Both ends are open circling the
athletics track that surrounds the pitch with the Flintshire Bridge
backdropping the near end. There's also a covered disabled area, with one
wooden bench, in the corner and, strangely, a children's play area contributed
by Forest School.
I don't profess to understand how this
season's Welsh Premier League fixtures have been compiled but it's definitely,
er, unusual.... Bangor City started the season with 5 straight home league
games then 4 away, The New Saints played Bala home and away in four days and
today's Nomads game is the fourth of six consecutive home league fixtures
followed by five away - bonkers !!
The teams enter the fray to the sound
of AC DC's Hell's Bells, with the Nomads in red with white trim, and Carmarthen
in old gold and blue.
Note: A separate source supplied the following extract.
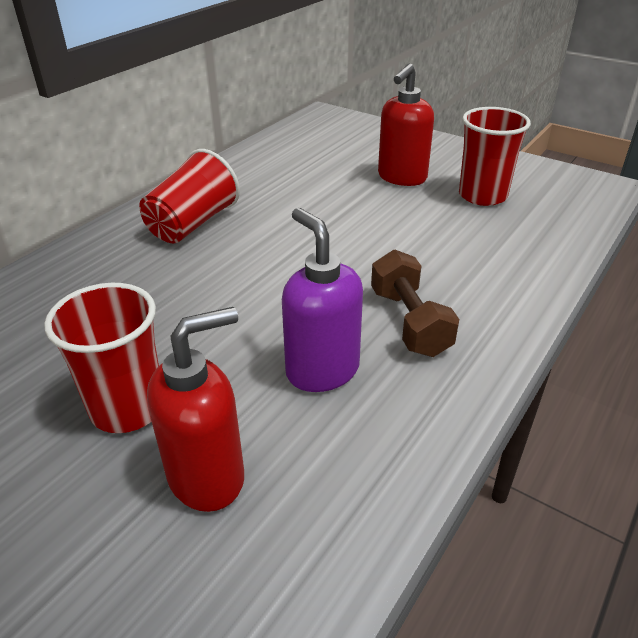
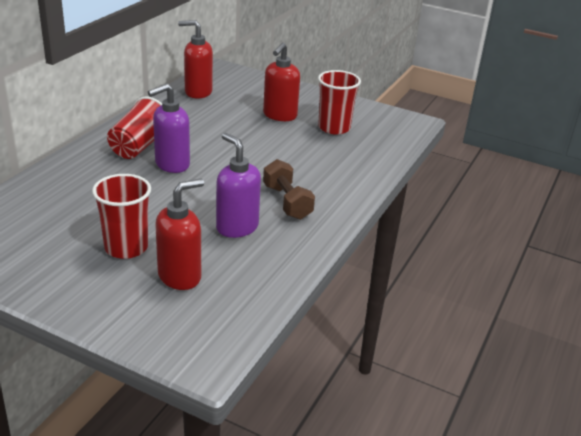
camera: 10 degrees left, 5 degrees down
none -> purple soap dispenser [148,84,190,173]
none -> red soap dispenser [178,20,213,99]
Lee Idzi, the Carmarthen keeper, wears all white with one
red and one green sleeve - a strip more appropriate to a Tour de France rider
than a goalkeeper....
From the start it's end to end - Nomads'
John Disney heads just wide from Nathan Woolfe's cross, whilst Old Gold's Liam
Thomas breaks free and forces an excellent save from home custodian John Danby.
Les Davies' free towering header drifts just past the post, Disney has one
cleared off the line and Matty Williams hesitates in a one in one allowing Idzi
to parry, as the Nomads dominate without troubling the scorers.
The second half sees Williams and
Thomas both go close for their respective sides before a double substitution
for the home side has an immediate impact as Nomads’ Nick Rushton nips in front
of Idzi to head home a Woolfe centre.
The match threatens to boil over with
increasingly physical challenges before Old Gold’s captain Lee Surman is sent
off for a reckless challenge on Davies. Old Gold bring on target man Mark Jones
and he provides an aerial threat to the makeshift home centre back pairing. His
presence produces the away side’s best opportunity with Danby flapping at a
cross and Ceri Morgan shooting miserably over. Nomads’ manager Andy Morrison’s
vehement exhortations serve only to confuse his players and the match splutters
to its conclusion and a 1-0 home victory.